Bien que le milieu artistique country soit moins acquis aux idées wokes que l’élite artistique dans son ensemble, la bien-pensance s’y est bien installée. Les sorties de grands noms comme Garth Brooks ou Zach Bryan en appui à Bud Light lors de la controverse avec Dylan Mulvaney en ont témoigné.

Être pessimiste, on pourrait penser que même dans les sphères traditionnellement républicaines, la droite conservatrice fait face à une solide opposition idéologique. Par contre, dans un monde où les gens s’identifient beaucoup à la musique qu’ils écoutent, on peut percevoir ce regain de popularité du country comme une hausse d’adhésion aux valeurs que le genre représente, ou comme un retour de balancier dans le cadre de la guerre culturelle. Ça peut être le cas peu importe la dérive de Nashville.
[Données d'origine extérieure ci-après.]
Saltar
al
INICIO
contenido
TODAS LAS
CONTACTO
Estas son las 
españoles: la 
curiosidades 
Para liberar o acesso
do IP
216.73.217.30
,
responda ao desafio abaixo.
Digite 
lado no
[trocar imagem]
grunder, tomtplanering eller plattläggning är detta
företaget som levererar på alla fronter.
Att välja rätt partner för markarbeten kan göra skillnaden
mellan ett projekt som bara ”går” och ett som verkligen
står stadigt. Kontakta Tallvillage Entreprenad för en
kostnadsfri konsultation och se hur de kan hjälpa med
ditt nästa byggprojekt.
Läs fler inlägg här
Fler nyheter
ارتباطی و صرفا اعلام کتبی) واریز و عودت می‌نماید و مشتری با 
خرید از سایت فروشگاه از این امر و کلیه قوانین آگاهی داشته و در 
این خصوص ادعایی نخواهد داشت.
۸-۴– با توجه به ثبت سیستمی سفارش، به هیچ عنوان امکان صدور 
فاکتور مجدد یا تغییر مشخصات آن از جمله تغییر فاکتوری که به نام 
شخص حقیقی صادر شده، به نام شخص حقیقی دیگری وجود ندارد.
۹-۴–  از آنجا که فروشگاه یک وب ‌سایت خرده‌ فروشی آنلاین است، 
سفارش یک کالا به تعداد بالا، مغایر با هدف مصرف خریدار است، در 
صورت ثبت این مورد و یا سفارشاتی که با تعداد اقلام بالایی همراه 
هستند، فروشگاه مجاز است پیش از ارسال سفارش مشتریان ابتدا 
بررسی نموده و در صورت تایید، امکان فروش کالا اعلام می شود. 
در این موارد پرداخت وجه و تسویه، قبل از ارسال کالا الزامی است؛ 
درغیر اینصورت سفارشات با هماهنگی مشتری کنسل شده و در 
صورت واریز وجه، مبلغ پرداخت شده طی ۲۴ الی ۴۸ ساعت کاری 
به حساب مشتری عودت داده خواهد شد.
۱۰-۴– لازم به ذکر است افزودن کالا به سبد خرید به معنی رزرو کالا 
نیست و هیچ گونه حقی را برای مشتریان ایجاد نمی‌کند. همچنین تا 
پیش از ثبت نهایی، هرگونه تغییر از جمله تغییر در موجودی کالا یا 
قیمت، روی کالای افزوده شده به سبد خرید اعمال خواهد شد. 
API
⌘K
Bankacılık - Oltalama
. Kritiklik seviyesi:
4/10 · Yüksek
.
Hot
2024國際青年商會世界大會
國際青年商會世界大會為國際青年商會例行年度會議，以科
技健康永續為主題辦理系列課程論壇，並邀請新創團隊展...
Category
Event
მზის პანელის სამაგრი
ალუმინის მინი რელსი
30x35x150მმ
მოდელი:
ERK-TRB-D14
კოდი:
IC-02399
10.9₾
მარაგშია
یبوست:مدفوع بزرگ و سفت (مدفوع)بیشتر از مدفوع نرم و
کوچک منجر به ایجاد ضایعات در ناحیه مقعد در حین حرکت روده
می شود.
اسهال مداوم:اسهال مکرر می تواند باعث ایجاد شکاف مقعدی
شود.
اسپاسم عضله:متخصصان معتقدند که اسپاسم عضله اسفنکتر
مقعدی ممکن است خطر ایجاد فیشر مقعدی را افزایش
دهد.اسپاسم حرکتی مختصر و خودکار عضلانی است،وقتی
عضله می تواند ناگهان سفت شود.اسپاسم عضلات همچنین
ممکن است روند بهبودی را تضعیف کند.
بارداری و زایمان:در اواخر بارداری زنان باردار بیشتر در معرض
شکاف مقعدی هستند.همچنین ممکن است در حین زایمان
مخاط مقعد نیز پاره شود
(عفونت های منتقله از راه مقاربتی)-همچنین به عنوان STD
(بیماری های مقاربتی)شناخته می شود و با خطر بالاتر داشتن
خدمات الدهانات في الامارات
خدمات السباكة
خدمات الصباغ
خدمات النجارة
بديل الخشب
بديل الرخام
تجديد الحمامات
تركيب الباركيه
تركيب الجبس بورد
Il existe une contre-culture patriotique, conservatrice et/ou libertarienne [car les 3 peuvent se conjuguer, surtout aux États-Unis], mais ce n’est pas du côté de l’industrie musicale de Nashville qu’il faut regarder. On retrouve un message patriote décomplexé chez certains artistes indépendants, souvent dans le sous-genre country-rap. Il y a le très prolifique et talentueux Upchurch [qui donne autant dans le hip-hop que le country pur], ainsi qu’Adam Calhoun, collaborateur du rappeur canadien anti-woke Tom McDonald [pour ne nommer que ceux là]. Force est de constater que la machine de Nashville ne sort pas de son chemin pour promouvoir les voix qui émergent de la contre-culture. Ça sent l’obédience aux critères ESG.